Probably more faster is to use scipy.spatial.distance.cdist(XA, XB, 'cosine') . 可能更快的是使用scipy.spatial.distance.cdist(XA, XB, 'cosine') You need to build a matrix from the sets of vectors (pseudo-code): 您需要从向量集(伪代码)构建矩阵:

XA=np.array([vecA1,vecA2,...,vecA400])
XB=np.array([vecB1,vecB2,...,vecB400])
distances = scipy.spatial.distance.cdist(XA, XB, 'cosine')

This is a NAIVE no loop, no overhead(?) implementation of what you need... 这是一个NAIVE无循环,没有你需要的开销(?)实现...

from np.linalg import norm
res = 1 - np.dot(A/norm(A, axis=1)[...,None],(B/norm(B,axis=1)[...,None]).T)

Could you please benchmark it on a subset of your data and let us know if it's faster than scipy's cosine distance? 你能否根据你的数据子集对它进行基准测试,让我们知道它是否比scipy的余弦距离更快?


ps, axis=1 above is based on the assumption that your vectors are stored row wise, ps, axis=1以上是基于您的向量按行存储的假设,

print A
# [[1 2 3 4 5 6 7 8 ... 400]
#  [2 3 4 5 6 7 8 9 ... 401]

etc 等等


Comments 评论

In [79]: A = np.random.random((2,5))

In [80]: A
Out[80]: 
array([[ 0.2917865 ,  0.89617367,  0.27118045,  0.58596817,  0.05154168],
       [ 0.61131638,  0.2859271 ,  0.09411264,  0.57995386,  0.09829525]])

In [81]: norm(A,axis=1)
Out[81]: array([ 1.14359988,  0.90018201])

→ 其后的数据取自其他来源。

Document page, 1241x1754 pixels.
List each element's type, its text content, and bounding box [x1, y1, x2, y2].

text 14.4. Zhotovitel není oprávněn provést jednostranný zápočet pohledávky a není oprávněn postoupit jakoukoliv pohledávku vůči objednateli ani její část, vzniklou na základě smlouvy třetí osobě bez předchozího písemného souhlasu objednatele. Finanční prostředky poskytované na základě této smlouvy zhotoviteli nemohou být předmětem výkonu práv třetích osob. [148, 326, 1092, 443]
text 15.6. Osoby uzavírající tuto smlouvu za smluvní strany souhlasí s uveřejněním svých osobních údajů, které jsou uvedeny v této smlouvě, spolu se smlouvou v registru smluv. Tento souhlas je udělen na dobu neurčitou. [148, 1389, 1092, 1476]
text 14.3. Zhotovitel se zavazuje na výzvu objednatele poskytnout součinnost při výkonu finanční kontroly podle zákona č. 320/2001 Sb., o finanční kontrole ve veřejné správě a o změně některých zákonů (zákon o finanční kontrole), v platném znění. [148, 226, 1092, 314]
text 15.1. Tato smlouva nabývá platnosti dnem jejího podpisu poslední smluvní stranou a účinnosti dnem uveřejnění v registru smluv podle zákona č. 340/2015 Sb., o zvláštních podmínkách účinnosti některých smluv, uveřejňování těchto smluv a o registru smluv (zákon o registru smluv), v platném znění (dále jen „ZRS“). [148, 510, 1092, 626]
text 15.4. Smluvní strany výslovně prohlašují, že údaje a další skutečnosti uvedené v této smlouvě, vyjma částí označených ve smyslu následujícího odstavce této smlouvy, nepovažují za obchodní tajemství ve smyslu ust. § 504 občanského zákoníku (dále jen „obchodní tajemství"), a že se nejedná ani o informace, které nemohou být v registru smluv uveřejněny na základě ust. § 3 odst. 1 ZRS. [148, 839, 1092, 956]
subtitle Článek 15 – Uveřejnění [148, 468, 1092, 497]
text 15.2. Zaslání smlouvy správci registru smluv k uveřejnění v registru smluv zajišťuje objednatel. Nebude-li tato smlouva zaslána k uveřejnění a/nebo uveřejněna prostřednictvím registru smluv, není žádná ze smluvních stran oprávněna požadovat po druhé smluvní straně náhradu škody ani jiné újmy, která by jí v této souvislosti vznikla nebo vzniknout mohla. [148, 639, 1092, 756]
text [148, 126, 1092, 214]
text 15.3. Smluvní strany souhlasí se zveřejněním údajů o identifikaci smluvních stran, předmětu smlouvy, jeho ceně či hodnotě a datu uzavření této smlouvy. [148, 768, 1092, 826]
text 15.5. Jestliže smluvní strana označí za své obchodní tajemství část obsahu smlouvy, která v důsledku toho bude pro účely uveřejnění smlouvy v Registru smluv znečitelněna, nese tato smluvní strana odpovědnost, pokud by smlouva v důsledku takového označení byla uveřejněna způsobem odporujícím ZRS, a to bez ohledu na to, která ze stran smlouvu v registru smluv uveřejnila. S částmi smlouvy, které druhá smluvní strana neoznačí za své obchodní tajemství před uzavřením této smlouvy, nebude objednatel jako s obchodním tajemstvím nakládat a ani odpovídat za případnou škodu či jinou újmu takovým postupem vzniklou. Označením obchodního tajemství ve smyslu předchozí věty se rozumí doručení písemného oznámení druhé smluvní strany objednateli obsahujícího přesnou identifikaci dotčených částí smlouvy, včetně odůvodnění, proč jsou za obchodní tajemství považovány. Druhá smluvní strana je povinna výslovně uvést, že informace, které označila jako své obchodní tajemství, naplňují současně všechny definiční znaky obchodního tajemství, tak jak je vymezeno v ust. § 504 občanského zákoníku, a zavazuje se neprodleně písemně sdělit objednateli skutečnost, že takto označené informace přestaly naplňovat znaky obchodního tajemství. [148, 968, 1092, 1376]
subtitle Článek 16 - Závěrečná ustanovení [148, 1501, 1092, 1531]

In [82]: norm(A,axis=1)[...,None]
Out[82]: 
array([[ 1.14359988],
       [ 0.90018201]])

In [83]: A/norm(A,axis=1)
---------------------------------------------------------------------------
ValueError                                Traceback (most recent call last)
<ipython-input-83-707fa10dc673> in <module>()
----> 1 A/norm(A,axis=1)

ValueError: operands could not be broadcast together with shapes (2,5) (2,) 

In [84]: A/norm(A,axis=1)[...,None]
Out[84]: 
array([[ 0.25514737,  0.78364267,  0.23712878,  0.51238915,  0.04506968],
       [ 0.67910309,  0.31763254,  0.10454846,  0.64426289,  0.10919486]])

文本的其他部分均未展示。